Being overweight will seriously reduce the chances of a healthy older age as there is a greater risk of heart disease, stroke, arthritis and diabetes. If you have a weight problem, talk to your doctor about ways to tackle it.

Regular exercise helps to prevent high blood pressure, heart disease, stroke, poor circulation, depression, obesity, joint and bone problems… in fact a very long list of the ailments of later life! An enjoyable form of activity, be it walking, cycling, swimming, dancing or whatever, undertaken for three or four 20 minute sessions a week, can make the difference between good health and sickness and immobility. The right exercise not only keeps us healthy, it enhances general enjoyment of life because it puts the vitality into our years. Older people are advised to take medical advice before starting unaccustomed exercise however, and it is always a good idea to build up exercise tolerance gradually.

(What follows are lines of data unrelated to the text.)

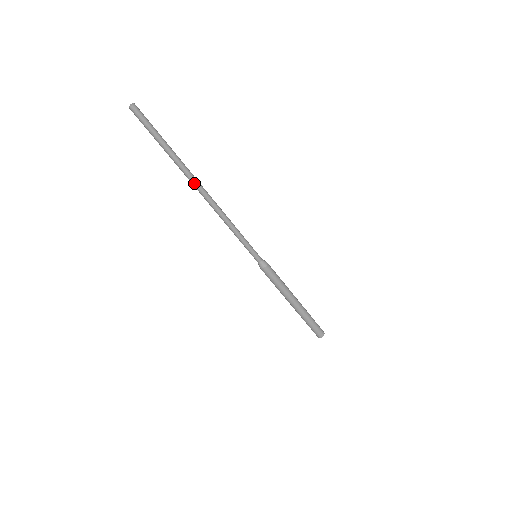
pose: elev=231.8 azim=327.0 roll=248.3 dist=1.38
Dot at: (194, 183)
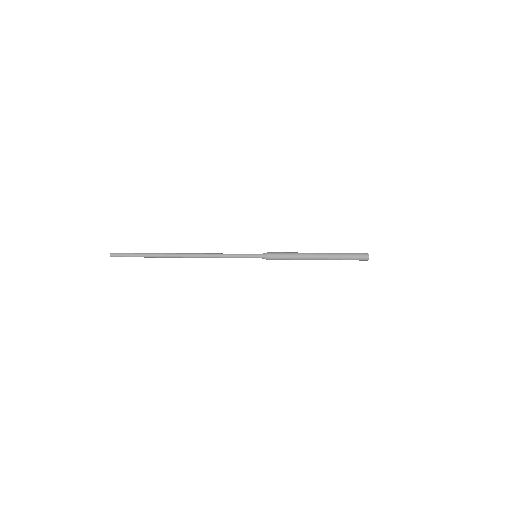
Dot at: (175, 255)
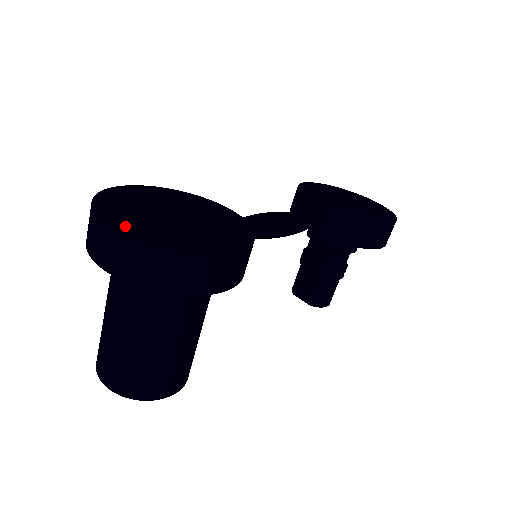
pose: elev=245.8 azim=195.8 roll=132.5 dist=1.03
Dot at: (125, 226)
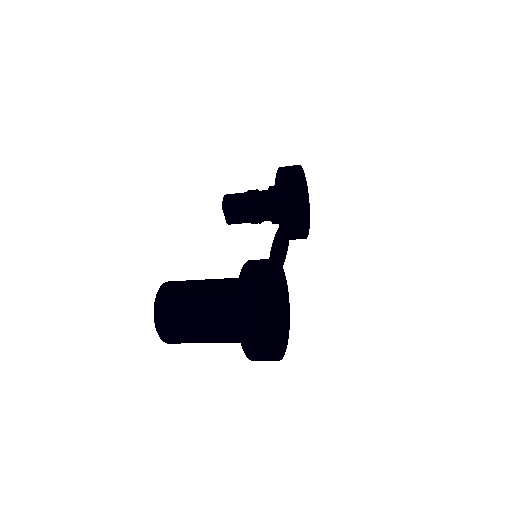
Dot at: (274, 347)
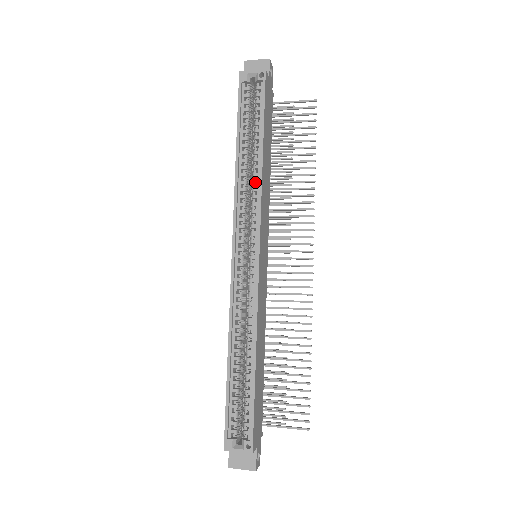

The brain needs exercise too, as research shows that our cognitive functions can be kept agile by doing regular mental gymnastics. Crosswords and puzzles are excellent mental gyms, as are discussion groups and many kinds of voluntary work. Learning something new is a good way to exercise the brain and we are never too old to learn a new skill, whether it is how to use a computer and go surfing the Internet, or a new language, or a craft skill. Developing new interests in later life is also a good strategy for avoiding depression.

The best time to adopt a healthy lifestyle is when we are young - it is, after all, an investment in our own future. But it's never too late to start. Our exercise research has shown that people in their 80s and 90s can regain muscle strength and mobility by regular gentle exercises.